Fine-tuning with reinforcement learning
When it is possible to specify a reward function, reinforcement learning (RL) can be a powerful method for eliciting high, potentially even super-human, performance. However, many tasks require overcoming hard exploration challenges, and most RL methods tackle these with random exploration priors, e.g. models are often incentivized to act randomly via entropy bonuses. The VPT model should be a much better prior for RL because emulating human behavior is likely much more helpful than taking random actions. We set our model the challenging task of collecting a diamond pickaxe, an unprecedented capability in Minecraft made all the more difficult when using the native human interface.
Crafting a diamond pickaxe requires a long and complicated sequence of subtasks. To make this task tractable, we reward agents for each item in the sequence.
We found that an RL policy trained from a random initialization (the standard RL method) barely achieves any reward, never learning to collect logs and only rarely collecting sticks. In stark contrast, fine-tuning from a VPT model not only learns to craft diamond pickaxes (which it does in 2.5% of 10-minute Minecraft episodes), but it even has a human-level success rate at collecting all items leading up to the diamond pickaxe. This is the first time anyone has shown a computer agent capable of crafting diamond tools in Minecraft, which takes humans over 20 minutes (24,000 actions) on average.
Conclusion
VPT paves the path toward allowing agents to learn to act by watching the vast numbers of videos on the internet. Compared to generative video modeling or contrastive methods that would only yield representational priors, VPT offers the exciting possibility of directly learning large scale behavioral priors in more domains than just language.

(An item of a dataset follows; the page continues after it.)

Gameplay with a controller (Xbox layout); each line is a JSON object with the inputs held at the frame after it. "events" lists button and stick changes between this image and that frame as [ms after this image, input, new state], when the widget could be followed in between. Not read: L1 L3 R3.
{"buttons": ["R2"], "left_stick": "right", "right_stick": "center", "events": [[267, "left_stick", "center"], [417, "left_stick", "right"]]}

While we only experiment in Minecraft, the game is very open-ended and the native human interface (mouse and keyboard) is very generic, so we believe our results bode well for other similar domains, e.g. computer usage.
For more information, please see our paper(opens in a new window). We are also open sourcing our contractor data, Minecraft environment, model code, and model weights, which we hope will aid future research into VPT. Furthermore, we have partnered with the MineRL NeurIPS competition this year. Contestants can use and fine-tune our models to try to solve many difficult tasks in Minecraft. Those interested can check out the competition webpage(opens in a new window) and compete for a blue-sky prize of $100,000 in addition to a regular prize pool of $20,000. Grants are available to self-identified underrepresented groups and individuals.